# What (could have) gone wrong?



## SamKennedy (Nov 19, 2011)

I'm just returning to blindfold cubing having only managed it once about 3 years ago. I haven't succeeded yet, but I was really close and wondering what could have gone wrong.

After "finishing" the solve, the UBR and UFR cubies were swapped and in the wrong position, and the FR and BR cubies were swapped and in the wrong position.

What could have gone wrong? I'm suspecting parity, but I don't really understand how to know if it will be a problem or how to solve it.

Cheers,
-Sam


----------



## Stefan (Nov 19, 2011)

What was the scramble?
What method?

Maybe you just didn't see the FR-BR-FR cycle.


----------



## SamKennedy (Nov 19, 2011)

The Scramble was: U F R2 D2 U' F U' R D2 U2 F' L2 F' D' B' D2 U2 B' F2 U L2 R' U2 B F
The method was a hybrid between your old method and some things which I learned from youtube.

I start by orienting the corners, then the edges, then I permute the corners and end by permuting the edges.


----------



## Cubenovice (Nov 19, 2011)

Please don't tell me you orient edges first and then shoot 'em Old Pochmannesque UR -UL via T-perm...


----------



## Rpotts (Nov 19, 2011)

lol Pre Orient Old Pochmann

POOP


----------



## SamKennedy (Nov 19, 2011)

Okay can some suggest a simpler method with less memorisation which is also faster, which doesn't take more than 1 or 2 days to learn?


----------



## Rpotts (Nov 19, 2011)

Old Pochmann

Or M2 edges Old Pochmann corners.


----------



## Cubenovice (Nov 19, 2011)

Pllease provide more info first:
we only know you oroient first, then solve.
But HOW do you solve?
Are you using 3-cycles; thus solving two pieces at a time with algs such as U-perm, A-perm. (3OP method)
Or do you solve one piece at a time with T-perm for edges, Y-perm for corners? (Old Pochmann method)
or a combination of the two?

What yt video?
How do you memo right now?

The more specific you are the better we can "see" what is going wrong.




SamKennedy said:


> Okay can some suggest a simpler method with less memorisation which is also faster, which doesn't take more than 1 or 2 days to learn?

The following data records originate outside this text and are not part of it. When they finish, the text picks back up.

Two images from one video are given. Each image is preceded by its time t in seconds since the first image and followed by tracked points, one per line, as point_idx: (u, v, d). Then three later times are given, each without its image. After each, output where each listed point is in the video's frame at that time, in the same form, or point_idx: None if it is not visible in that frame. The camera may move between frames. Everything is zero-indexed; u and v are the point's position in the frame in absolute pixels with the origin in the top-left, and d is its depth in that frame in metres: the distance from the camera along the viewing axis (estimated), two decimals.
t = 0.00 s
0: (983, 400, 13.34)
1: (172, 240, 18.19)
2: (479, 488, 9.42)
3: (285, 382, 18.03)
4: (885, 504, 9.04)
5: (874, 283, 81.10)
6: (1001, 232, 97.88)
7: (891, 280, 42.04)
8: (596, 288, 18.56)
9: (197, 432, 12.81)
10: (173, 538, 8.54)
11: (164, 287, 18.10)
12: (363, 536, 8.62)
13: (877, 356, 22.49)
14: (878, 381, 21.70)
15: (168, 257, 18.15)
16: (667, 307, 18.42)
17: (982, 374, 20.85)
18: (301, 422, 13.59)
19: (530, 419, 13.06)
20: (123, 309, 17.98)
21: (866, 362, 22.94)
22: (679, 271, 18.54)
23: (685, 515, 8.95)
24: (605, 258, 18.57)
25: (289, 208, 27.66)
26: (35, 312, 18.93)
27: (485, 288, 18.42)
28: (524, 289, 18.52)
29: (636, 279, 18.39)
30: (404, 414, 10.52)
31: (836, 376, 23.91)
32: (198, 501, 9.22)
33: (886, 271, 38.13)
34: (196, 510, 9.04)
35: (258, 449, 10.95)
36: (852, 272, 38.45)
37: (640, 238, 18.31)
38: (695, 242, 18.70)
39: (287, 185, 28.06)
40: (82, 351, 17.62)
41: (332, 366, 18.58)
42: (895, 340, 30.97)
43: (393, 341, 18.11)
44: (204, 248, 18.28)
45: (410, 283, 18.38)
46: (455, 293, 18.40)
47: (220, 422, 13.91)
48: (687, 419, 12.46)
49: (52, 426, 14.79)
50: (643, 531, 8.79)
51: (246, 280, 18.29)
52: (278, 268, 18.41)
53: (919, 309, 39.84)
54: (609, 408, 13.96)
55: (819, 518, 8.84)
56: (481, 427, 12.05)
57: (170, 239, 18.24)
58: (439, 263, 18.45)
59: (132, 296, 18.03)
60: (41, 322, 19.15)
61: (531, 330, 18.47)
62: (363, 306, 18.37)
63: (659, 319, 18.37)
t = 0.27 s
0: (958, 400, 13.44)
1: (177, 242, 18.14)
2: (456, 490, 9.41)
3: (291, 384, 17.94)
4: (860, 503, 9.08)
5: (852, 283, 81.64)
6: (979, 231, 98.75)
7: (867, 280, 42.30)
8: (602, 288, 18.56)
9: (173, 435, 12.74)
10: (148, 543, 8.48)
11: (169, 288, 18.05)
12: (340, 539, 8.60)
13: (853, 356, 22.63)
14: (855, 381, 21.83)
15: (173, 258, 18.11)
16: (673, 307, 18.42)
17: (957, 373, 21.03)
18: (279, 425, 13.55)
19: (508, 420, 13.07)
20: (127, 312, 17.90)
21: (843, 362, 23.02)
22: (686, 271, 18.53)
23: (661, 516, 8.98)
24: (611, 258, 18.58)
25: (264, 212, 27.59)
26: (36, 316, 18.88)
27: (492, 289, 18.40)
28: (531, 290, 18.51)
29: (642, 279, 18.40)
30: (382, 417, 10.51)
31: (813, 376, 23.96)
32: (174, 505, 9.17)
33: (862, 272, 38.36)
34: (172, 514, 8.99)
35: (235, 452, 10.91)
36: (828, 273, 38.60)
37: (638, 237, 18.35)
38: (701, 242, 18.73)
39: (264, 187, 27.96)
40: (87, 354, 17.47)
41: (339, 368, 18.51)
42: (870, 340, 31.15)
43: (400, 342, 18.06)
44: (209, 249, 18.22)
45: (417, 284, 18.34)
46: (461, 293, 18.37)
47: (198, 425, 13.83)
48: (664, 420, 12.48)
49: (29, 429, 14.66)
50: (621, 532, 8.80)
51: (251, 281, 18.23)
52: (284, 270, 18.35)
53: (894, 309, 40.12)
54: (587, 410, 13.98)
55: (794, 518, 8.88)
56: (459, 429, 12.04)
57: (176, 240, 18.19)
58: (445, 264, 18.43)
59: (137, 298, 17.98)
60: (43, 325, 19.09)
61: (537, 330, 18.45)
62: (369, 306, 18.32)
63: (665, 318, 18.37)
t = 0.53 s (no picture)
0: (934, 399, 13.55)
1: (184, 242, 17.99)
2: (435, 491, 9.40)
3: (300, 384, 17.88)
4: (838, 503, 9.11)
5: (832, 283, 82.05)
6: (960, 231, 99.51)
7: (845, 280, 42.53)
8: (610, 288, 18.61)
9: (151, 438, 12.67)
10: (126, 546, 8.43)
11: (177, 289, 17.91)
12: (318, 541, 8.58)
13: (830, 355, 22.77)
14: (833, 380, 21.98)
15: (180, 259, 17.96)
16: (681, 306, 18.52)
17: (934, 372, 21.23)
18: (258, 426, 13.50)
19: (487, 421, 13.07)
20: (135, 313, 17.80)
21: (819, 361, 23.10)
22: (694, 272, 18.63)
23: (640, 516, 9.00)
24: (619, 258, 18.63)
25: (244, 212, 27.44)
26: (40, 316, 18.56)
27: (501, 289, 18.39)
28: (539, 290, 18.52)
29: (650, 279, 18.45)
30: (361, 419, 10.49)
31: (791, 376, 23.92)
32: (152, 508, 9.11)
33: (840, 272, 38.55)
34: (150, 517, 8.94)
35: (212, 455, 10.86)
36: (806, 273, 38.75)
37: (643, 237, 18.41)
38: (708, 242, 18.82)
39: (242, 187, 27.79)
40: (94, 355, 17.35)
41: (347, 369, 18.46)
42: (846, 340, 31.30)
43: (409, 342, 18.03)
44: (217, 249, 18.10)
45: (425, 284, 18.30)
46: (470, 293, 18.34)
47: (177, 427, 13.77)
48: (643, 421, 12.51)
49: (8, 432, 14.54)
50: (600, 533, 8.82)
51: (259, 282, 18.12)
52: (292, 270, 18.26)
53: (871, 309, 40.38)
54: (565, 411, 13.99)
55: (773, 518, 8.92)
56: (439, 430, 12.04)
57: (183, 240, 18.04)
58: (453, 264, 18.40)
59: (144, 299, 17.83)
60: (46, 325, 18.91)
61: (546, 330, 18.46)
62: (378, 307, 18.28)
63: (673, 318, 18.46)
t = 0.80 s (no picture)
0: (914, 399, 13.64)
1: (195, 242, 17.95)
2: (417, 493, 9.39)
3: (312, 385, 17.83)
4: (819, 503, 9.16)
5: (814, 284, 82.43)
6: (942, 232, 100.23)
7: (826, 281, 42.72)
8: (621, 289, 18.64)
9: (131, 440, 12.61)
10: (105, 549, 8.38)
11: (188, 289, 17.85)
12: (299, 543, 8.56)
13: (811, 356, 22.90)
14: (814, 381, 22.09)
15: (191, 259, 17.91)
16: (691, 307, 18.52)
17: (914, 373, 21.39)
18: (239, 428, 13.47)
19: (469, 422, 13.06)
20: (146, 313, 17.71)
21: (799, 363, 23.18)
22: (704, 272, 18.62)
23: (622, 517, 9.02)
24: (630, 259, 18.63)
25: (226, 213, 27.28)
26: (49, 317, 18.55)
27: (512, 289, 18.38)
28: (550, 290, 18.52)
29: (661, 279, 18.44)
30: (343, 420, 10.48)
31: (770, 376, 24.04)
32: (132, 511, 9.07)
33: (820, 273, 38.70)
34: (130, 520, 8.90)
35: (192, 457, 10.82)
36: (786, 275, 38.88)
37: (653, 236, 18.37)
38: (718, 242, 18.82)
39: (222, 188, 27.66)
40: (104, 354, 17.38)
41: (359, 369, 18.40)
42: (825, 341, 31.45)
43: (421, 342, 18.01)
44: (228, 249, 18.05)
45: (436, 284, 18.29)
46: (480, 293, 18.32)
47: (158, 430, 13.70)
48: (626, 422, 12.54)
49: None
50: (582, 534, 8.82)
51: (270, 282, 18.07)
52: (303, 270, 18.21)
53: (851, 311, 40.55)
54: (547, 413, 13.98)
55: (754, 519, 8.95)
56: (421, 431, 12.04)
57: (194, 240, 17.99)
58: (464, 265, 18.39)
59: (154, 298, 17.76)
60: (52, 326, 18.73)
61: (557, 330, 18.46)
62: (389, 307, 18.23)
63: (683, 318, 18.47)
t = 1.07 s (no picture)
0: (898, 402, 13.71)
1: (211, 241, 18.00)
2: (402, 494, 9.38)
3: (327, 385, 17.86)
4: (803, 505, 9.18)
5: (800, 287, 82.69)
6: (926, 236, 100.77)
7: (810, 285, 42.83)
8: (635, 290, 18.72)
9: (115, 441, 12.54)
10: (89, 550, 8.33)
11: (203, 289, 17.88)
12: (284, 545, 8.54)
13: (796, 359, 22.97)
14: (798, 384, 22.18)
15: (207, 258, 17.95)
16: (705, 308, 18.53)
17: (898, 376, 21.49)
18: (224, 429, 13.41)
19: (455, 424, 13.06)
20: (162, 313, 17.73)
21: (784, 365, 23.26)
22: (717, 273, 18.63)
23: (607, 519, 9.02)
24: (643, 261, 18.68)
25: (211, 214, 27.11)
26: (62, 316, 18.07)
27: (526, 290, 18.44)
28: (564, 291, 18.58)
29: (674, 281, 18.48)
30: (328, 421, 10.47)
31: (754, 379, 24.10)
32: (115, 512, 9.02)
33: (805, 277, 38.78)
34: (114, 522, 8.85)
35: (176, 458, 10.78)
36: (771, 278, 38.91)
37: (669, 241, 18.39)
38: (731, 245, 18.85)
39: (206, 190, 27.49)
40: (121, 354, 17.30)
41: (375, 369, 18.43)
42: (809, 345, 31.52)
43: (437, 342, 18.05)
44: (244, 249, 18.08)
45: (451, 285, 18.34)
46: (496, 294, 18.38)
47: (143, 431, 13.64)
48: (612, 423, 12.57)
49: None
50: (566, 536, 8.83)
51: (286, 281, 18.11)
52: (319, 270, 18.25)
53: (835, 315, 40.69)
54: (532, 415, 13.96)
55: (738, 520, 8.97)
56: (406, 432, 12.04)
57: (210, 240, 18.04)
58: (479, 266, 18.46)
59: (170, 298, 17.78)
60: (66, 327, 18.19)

Learning BLD takes time, face it.
There are no free cookies....


----------



## SamKennedy (Nov 19, 2011)

I use the T-Perm to solve everything, edges and corners, I use this algorithm to twist corners:

(R U R' U' R U R' U') L' (U R U' R' U R U' R') L

and this to flip pairs of edges:
M U M U M U2 M' U M' U M' U2

I start the permutation by shooting the UFR corner to UBR using a T-Perm


----------



## Cubenovice (Nov 19, 2011)

Oh my...

do yourself a favor and learn proper Old Pochmann with T-perm for edges and Y-perm for corners.
I reccommend Joel van Noort's tutorial. Google it.

When solving one piece at a time you DO NOT need to orient anything first!


----------



## Ranzha (Nov 25, 2011)

Cubenovice said:


> Oh my...
> 
> do yourself a favor and learn proper Old Pochmann with T-perm for edges and Y-perm for corners.
> I reccommend Joel van Noort's tutorial. Google it.
> ...


 
Psh what's wrong with POOP?

EDIT: Just joking, don't be a nub like me and use it.


----------